Tom’s national prominence and leadership qualities were recognized early in his career when he became head of Nephrology at the University of Alabama in Birmingham. There he helped faculty and trainees develop outstanding research, organized clinical services, and created a hemodialysis program to build one of the out-standing Divisions of Nephrology in the country. In 1979, Dr. Andreoli was appointed Chair of the Department of Internal Medicine at the University of Texas, Houston, where he assembled an outstanding faculty focused on research, clinical care, and teaching. In 1988, he accepted the position as Chairman of Internal Medicine at the University of Arkansas School of Medicine, a position he held until his death.
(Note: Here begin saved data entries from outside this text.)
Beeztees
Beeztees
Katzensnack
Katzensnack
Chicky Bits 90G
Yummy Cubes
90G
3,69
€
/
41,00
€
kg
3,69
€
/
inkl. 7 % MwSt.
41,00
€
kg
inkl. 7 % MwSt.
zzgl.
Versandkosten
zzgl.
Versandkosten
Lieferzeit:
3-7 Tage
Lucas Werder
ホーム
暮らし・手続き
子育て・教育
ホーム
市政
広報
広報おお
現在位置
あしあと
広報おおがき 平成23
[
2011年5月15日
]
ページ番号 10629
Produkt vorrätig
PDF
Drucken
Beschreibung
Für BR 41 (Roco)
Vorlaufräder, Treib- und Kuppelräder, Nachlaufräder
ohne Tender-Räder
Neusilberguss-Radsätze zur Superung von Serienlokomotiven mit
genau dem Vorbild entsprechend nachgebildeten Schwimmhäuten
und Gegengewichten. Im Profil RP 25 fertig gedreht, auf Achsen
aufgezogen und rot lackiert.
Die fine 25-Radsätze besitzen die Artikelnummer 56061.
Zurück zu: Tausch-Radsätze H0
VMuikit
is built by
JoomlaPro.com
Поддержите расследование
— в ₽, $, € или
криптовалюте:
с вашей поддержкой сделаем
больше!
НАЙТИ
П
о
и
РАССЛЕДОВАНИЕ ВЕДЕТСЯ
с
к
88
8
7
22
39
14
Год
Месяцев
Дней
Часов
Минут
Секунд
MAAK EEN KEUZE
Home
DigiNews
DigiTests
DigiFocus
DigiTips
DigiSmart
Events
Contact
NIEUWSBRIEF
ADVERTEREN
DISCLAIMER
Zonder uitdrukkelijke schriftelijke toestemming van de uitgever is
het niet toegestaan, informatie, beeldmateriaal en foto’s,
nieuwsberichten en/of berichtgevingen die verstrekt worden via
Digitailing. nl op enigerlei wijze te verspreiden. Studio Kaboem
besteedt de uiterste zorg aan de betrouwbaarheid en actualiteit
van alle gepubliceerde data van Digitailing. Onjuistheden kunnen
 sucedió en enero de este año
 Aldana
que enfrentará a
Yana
There he again assembled a distinguished faculty who were outstanding researchers but also dedicated to outstanding clinical care and teaching. Morning report and clinical rounds with Dr. Andreoli were rigorous and riveting, focusing on the individual patient, not only their diagnoses and treatment but also on each patient’s personal concerns and well- being. Dr. Andreoli was revered by medical students, his house staff, faculty, and colleagues, and I (EJW) personally can attest to what he regarded as his most cherished role—the mentorship and education of the next generation of physicians.

One of Dr. Andreoli’s great interests was Cecil Essentials of Medicine, for which he was the editor/chief editor for eight of its ten editions, an interest that reflected his commitment to the education of students, house staff, and other physicians in the “essentials” of Internal Medicine.

Dr. Andreoli was devoted to his family. He was married to Elizabeth Berglund Andreoli from 1987 until his death. He was previously married to Dr. Kathleen Gainor Andreoli, mother of his three children and their ten grandchildren. Being of Italian ancestry and from Bronx, New York, it is not surprising that Dr. Andreoli was a passionate fan of the New York Yankees, Italian opera, which he could sing in Italian, and Frank Sinatra.

Dr. Andreoli’s legacy lives on in his numerous previous students, house staff, colleagues, and in this book.